Bragger has produced test plots on his farm of 300 different barley varieties to see how they would perform as part of Carl’s quest to restart barley production in the state. “Barley for malting is a different specialized crop because it has to be able to sprout after harvest and you have to be careful of the protein and toxin levels in it.”
At one point Bragger and the Buffalo County Malting Barley Society produced 10 to 20 percent of the malted barley that went into one of the best-known Wisconsin brews.
Another specialty crop that Bragger worked with Carl on was hemp. Bragger has an interest in growing hemp for the fiber and Carl has helped him with seed selection. “In the county we have tried canola, flax, sunflowers and Carl helped us with statistical analysis. He’s a great mentor and motivator. Carl thinks of the new ideas, the new opportunities for us.”

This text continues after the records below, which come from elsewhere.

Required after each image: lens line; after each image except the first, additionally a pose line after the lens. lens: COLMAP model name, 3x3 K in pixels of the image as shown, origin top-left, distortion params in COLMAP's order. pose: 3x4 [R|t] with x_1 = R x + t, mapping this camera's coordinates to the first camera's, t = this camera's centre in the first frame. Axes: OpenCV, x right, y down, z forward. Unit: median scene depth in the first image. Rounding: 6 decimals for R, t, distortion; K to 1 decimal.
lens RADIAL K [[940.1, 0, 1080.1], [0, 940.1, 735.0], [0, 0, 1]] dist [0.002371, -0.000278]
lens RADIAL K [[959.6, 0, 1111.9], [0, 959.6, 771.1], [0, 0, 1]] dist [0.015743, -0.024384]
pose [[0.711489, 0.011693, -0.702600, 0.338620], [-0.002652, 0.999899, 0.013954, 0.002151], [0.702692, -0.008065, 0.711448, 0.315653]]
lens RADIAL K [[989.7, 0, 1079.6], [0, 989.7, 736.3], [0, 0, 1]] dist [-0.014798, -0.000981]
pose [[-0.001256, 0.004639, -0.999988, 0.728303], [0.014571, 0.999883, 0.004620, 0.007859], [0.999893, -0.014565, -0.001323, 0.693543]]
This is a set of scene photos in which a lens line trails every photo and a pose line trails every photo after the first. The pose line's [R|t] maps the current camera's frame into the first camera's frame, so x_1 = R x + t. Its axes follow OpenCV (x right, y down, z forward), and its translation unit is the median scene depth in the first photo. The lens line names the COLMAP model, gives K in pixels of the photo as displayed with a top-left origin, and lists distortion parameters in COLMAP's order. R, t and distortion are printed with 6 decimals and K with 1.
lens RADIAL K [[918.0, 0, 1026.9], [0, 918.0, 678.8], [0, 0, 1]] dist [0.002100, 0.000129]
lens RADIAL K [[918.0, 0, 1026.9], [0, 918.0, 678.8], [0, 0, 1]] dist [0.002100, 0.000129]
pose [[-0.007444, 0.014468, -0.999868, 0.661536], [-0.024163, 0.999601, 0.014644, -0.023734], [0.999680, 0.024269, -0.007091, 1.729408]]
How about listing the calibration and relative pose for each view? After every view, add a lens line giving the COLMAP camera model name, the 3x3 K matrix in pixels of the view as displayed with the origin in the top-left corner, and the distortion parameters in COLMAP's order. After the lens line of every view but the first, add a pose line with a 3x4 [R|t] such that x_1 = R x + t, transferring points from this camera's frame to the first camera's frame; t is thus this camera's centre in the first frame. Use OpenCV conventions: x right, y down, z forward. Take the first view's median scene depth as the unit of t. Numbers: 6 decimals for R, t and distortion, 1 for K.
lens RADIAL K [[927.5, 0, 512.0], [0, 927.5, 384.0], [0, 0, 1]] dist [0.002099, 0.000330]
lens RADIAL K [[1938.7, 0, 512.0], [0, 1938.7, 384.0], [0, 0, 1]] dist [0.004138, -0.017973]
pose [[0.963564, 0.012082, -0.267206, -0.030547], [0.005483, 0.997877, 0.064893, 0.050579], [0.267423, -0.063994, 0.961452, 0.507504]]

Bragger has 395 dairy cows on three different farms in the Independence area. They are in different locations because the topography at his home farm prevents him from adding on there. When Bragger was growing up, there were 800 dairy farms in the county and now there are 76 left. “Carl is the person who looked for other opportunities for farmers who were no longer milking cows.”
Bragger said it has been nice having someone like Carl who wasn’t from the area, but who put down roots and stayed in Buffalo County. “It sure was nice having someone whose been here and seen all these changes. He coached volleyball, volunteered as an EMT, taught management classes for farmers.
“Carl made all of us a better person. I’ll follow him anywhere,” Bragger said.
Diagnosis
Carl was diagnosed with ALS about a year-and-a-half ago and the disease has now progressed to the point where he has to use a motorized scooter to get around. He joked to Rehbein that he had never spent as much on a car as he did on the scooter, which is specially designed for people with amyotrophic lateral sclerosis (ALS) which is often called Lou Gehrig’s disease, after the famous baseball player who had it.
The rare neurological disease affects motor neurons, the nerve cells in the brain and spinal cord that control voluntary muscle movement. The disease is progressive, meaning it gets worse over time. There is no cure or treatment to reverse its progression.
Ales for ALS
Rehbein said one of the fundraising efforts for ALS research dovetails amazingly well with the hops program that he and Carl got involved in. When they were first looking into what it would take to get hops re-started in Wisconsin, they visited farms in Washington state, near Yakima. One farm family there, Rehbein remembers, has a genetic predisposition to ALS and the owners of that farm initiated “Ales for ALS” to raise money for research.
Hundreds of local brewers in the United States, and around the world, are involved in the program to fund research at a non-profit biotech company that has the sole goal of finding a treatment or cure for the disease. Since 2013, over $5 million has been raised for ALS research through “Ales for ALS.” Brewers from 47 states and six countries have participated, brewing delicious beers while raising awareness of ALS. (For more see the website alesforALS.com.)
“It was a natural fit for some of the brewers we have here to be part of it,” says Rehbein. “We met the family, the hop-growing farmers who started it.”
Now fundraisers that include Carl are bringing together the brewers he helped get started with locally grown hops and research into the disease that he has.